BEGIN Supplied material

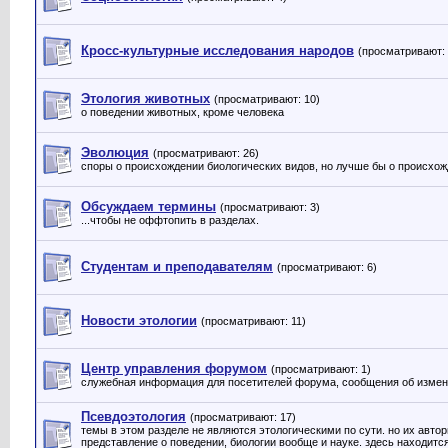
Кросс-культурные исследования народов
(просматривают: 
Этология животных
(просматривают: 10)
о поведении животных, кроме человека
Эволюция
(просматривают: 26)
споры о происхождении биологических видов, но лучше бы о происхож
Обсуждаем термины
(просматривают: 3)
...чтобы не оффтопить в разделах.
Студентам и преподавателям
(просматривают: 6)
Новости этологии
(просматривают: 11)
Центр управления форумом
(просматривают: 1)
служебная информация для посетителей форума, сообщения об измене
Псевдоэтология
(просматривают: 17)
темы в этом разделе не являются этологическими по сути. но их авто
представление о поведении, биологии вообще и науке. здесь находитс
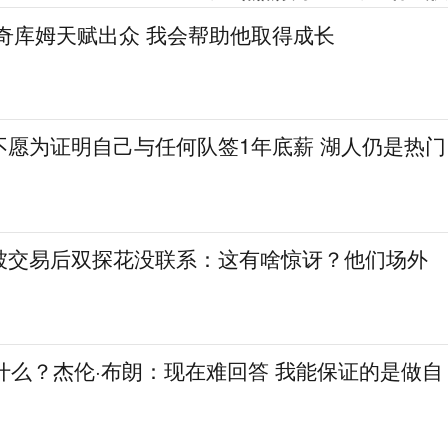
奇库姆天赋出众 我会帮助他取得成长
不愿为证明自己与任何队签1年底薪 湖人仍是热门
被交易后双探花没联系：这有啥惊讶？他们场外
什么？杰伦·布朗：现在难回答 我能保证的是做自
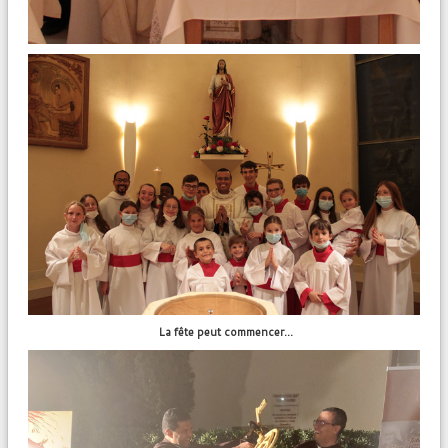
La fête peut commencer...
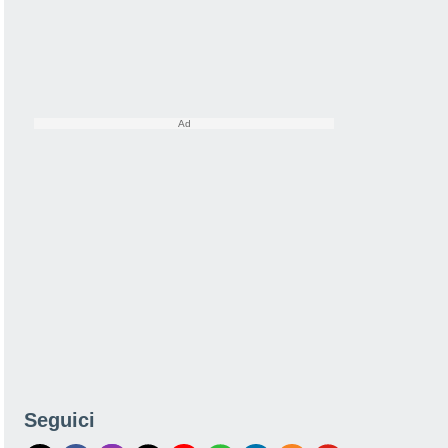
Seguici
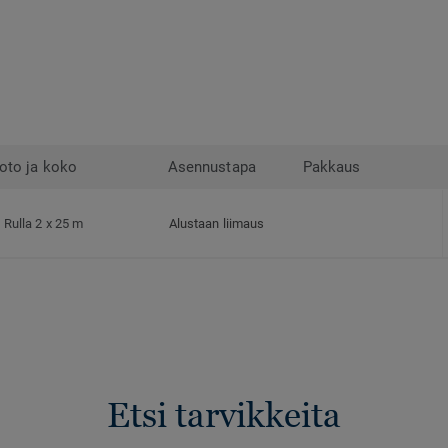
oto ja koko
Asennustapa
Pakkaus
Rulla 2 x 25 m
Alustaan liimaus
Etsi tarvikkeita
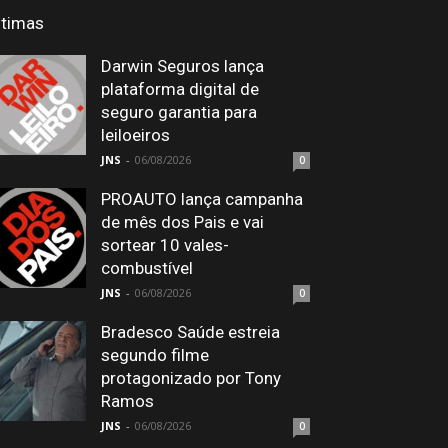
ltimas
Darwin Seguros lança
plataforma digital de
seguro garantia para
leiloeiros
JNS
-
06/08/2026
0
PROAUTO lança campanha
de mês dos Pais e vai
sortear 10 vales-
combustível
JNS
-
06/08/2026
0
Bradesco Saúde estreia
segundo filme
protagonizado por Tony
Ramos
JNS
-
06/08/2026
0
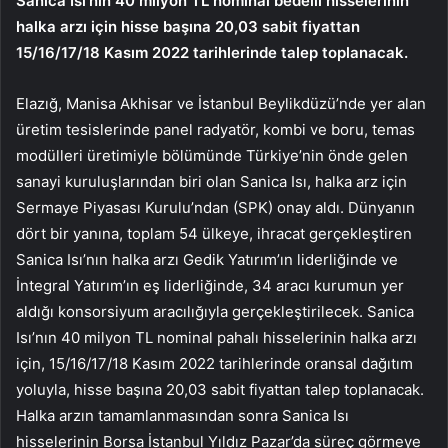
Sanica Isı’nın 40 milyon TL nominal bedelli hisselerinin
halka arzı için hisse başına 20,03 sabit fiyattan
15/16/17/18 Kasım 2022 tarihlerinde talep toplanacak.
Elazığ, Manisa Akhisar ve İstanbul Beylikdüzü’nde yer alan
üretim tesislerinde p
anel radyatör, kombi ve boru, temas
modülleri üretimiyle bölümünde Türkiye’nin önde gelen
sanayi kuruluşlarından biri olan Sanica Isı, halka arz için
Sermaye Piyasası Kurulu’ndan (SPK) onay aldı. Dünyanın
dört bir yanına, toplam 54 ülkeye, ihracat gerçekleştiren
Sanica Isı’nın halka arzı Gedik Yatırım’ın liderliğinde ve
İntegral Yatırım’ın eş liderliğinde, 34 aracı kurumun yer
aldığı konsorsiyum aracılığıyla gerçekleştirilecek. Sanica
Isı’nın 40 milyon TL nominal pahalı hisselerinin halka arzı
için, 15/16/17/18 Kasım 2022 tarihlerinde oransal dağıtım
yoluyla, hisse başına 20,03 sabit fiyattan talep toplanacak.
Halka arzın tamamlanmasından sonra Sanica Isı
hisselerinin Borsa İstanbul Yıldız Pazar’da süreç görmeye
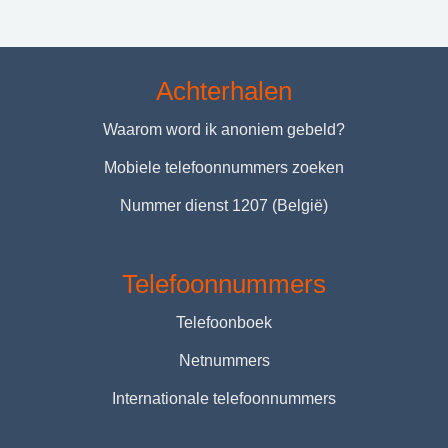
Achterhalen
Waarom word ik anoniem gebeld?
Mobiele telefoonnummers zoeken
Nummer dienst 1207 (België)
Telefoonnummers
Telefoonboek
Netnummers
Internationale telefoonnummers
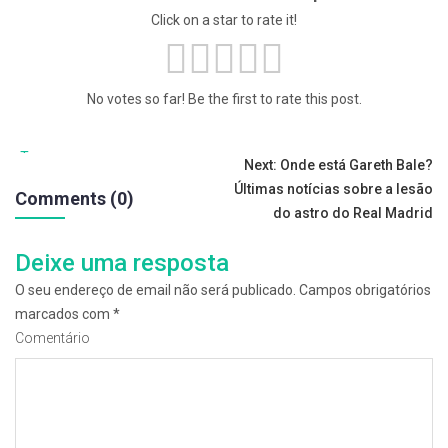
Click on a star to rate it!
No votes so far! Be the first to rate this post.
Tags:
Navegação
Next:
Onde está Gareth Bale?
Últimas notícias sobre a lesão
Comments (0)
de
do astro do Real Madrid
artigos
Deixe uma resposta
O seu endereço de email não será publicado.
Campos obrigatórios
marcados com
*
Comentário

END Supplied material

## Problem to solve
The images in the entries above should be left out; please reproduce exactly the lines from the first through the one containing "Halka arzın tamamlanmasından sonra Sanica Isı".

## Expected answer
Кросс-культурные исследования народов
(просматривают: 
Этология животных
(просматривают: 10)
о поведении животных, кроме человека
Эволюция
(просматривают: 26)
споры о происхождении биологических видов, но лучше бы о происхож
Обсуждаем термины
(просматривают: 3)
...чтобы не оффтопить в разделах.
Студентам и преподавателям
(просматривают: 6)
Новости этологии
(просматривают: 11)
Центр управления форумом
(просматривают: 1)
служебная информация для посетителей форума, сообщения об измене
Псевдоэтология
(просматривают: 17)
темы в этом разделе не являются этологическими по сути. но их авто
представление о поведении, биологии вообще и науке. здесь находитс
奇库姆天赋出众 我会帮助他取得成长
不愿为证明自己与任何队签1年底薪 湖人仍是热门
被交易后双探花没联系：这有啥惊讶？他们场外
什么？杰伦·布朗：现在难回答 我能保证的是做自
La fête peut commencer...
Seguici
oto ja koko
Asennustapa
Pakkaus
Rulla 2 x 25 m
Alustaan liimaus
Etsi tarvikkeita
ltimas
Darwin Seguros lança
plataforma digital de
seguro garantia para
leiloeiros
JNS
-
06/08/2026
0
PROAUTO lança campanha
de mês dos Pais e vai
sortear 10 vales-
combustível
JNS
-
06/08/2026
0
Bradesco Saúde estreia
segundo filme
protagonizado por Tony
Ramos
JNS
-
06/08/2026
0
Sanica Isı’nın 40 milyon TL nominal bedelli hisselerinin
halka arzı için hisse başına 20,03 sabit fiyattan
15/16/17/18 Kasım 2022 tarihlerinde talep toplanacak.
Elazığ, Manisa Akhisar ve İstanbul Beylikdüzü’nde yer alan
üretim tesislerinde p
anel radyatör, kombi ve boru, temas
modülleri üretimiyle bölümünde Türkiye’nin önde gelen
sanayi kuruluşlarından biri olan Sanica Isı, halka arz için
Sermaye Piyasası Kurulu’ndan (SPK) onay aldı. Dünyanın
dört bir yanına, toplam 54 ülkeye, ihracat gerçekleştiren
Sanica Isı’nın halka arzı Gedik Yatırım’ın liderliğinde ve
İntegral Yatırım’ın eş liderliğinde, 34 aracı kurumun yer
aldığı konsorsiyum aracılığıyla gerçekleştirilecek. Sanica
Isı’nın 40 milyon TL nominal pahalı hisselerinin halka arzı
için, 15/16/17/18 Kasım 2022 tarihlerinde oransal dağıtım
yoluyla, hisse başına 20,03 sabit fiyattan talep toplanacak.
Halka arzın tamamlanmasından sonra Sanica Isı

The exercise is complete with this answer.